Extracted page text data

════════

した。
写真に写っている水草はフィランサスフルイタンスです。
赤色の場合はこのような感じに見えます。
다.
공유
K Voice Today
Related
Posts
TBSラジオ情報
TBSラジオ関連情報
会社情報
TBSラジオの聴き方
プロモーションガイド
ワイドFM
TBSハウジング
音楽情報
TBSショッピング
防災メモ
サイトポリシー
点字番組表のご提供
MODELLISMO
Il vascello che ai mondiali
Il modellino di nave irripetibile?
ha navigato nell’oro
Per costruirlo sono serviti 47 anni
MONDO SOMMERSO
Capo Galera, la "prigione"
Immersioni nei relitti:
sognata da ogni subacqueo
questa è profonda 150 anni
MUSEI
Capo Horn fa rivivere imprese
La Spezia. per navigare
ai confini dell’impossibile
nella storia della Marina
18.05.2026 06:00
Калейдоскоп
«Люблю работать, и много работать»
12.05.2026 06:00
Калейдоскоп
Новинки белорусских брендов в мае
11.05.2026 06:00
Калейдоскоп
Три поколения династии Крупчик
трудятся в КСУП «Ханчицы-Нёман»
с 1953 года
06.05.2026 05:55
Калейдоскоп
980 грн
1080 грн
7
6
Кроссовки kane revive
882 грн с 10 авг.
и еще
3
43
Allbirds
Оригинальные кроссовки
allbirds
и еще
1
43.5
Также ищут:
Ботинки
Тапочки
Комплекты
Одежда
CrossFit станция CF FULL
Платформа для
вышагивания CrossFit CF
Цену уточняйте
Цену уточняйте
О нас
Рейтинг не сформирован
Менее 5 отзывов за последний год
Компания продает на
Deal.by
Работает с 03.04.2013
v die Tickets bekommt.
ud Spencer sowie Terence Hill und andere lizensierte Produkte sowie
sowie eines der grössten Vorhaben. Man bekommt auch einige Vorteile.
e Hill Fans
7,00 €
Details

════════

Update the extracted page text data above by changing every "Калейдоскоп" to "Kaleidoscope" and keeping all other lines the same.

**Output for this task**
した。
写真に写っている水草はフィランサスフルイタンスです。
赤色の場合はこのような感じに見えます。
다.
공유
K Voice Today
Related
Posts
TBSラジオ情報
TBSラジオ関連情報
会社情報
TBSラジオの聴き方
プロモーションガイド
ワイドFM
TBSハウジング
音楽情報
TBSショッピング
防災メモ
サイトポリシー
点字番組表のご提供
MODELLISMO
Il vascello che ai mondiali
Il modellino di nave irripetibile?
ha navigato nell’oro
Per costruirlo sono serviti 47 anni
MONDO SOMMERSO
Capo Galera, la "prigione"
Immersioni nei relitti:
sognata da ogni subacqueo
questa è profonda 150 anni
MUSEI
Capo Horn fa rivivere imprese
La Spezia. per navigare
ai confini dell’impossibile
nella storia della Marina
18.05.2026 06:00
Kaleidoscope
«Люблю работать, и много работать»
12.05.2026 06:00
Kaleidoscope
Новинки белорусских брендов в мае
11.05.2026 06:00
Kaleidoscope
Три поколения династии Крупчик
трудятся в КСУП «Ханчицы-Нёман»
с 1953 года
06.05.2026 05:55
Kaleidoscope
980 грн
1080 грн
7
6
Кроссовки kane revive
882 грн с 10 авг.
и еще
3
43
Allbirds
Оригинальные кроссовки
allbirds
и еще
1
43.5
Также ищут:
Ботинки
Тапочки
Комплекты
Одежда
CrossFit станция CF FULL
Платформа для
вышагивания CrossFit CF
Цену уточняйте
Цену уточняйте
О нас
Рейтинг не сформирован
Менее 5 отзывов за последний год
Компания продает на
Deal.by
Работает с 03.04.2013
v die Tickets bekommt.
ud Spencer sowie Terence Hill und andere lizensierte Produkte sowie
sowie eines der grössten Vorhaben. Man bekommt auch einige Vorteile.
e Hill Fans
7,00 €
Details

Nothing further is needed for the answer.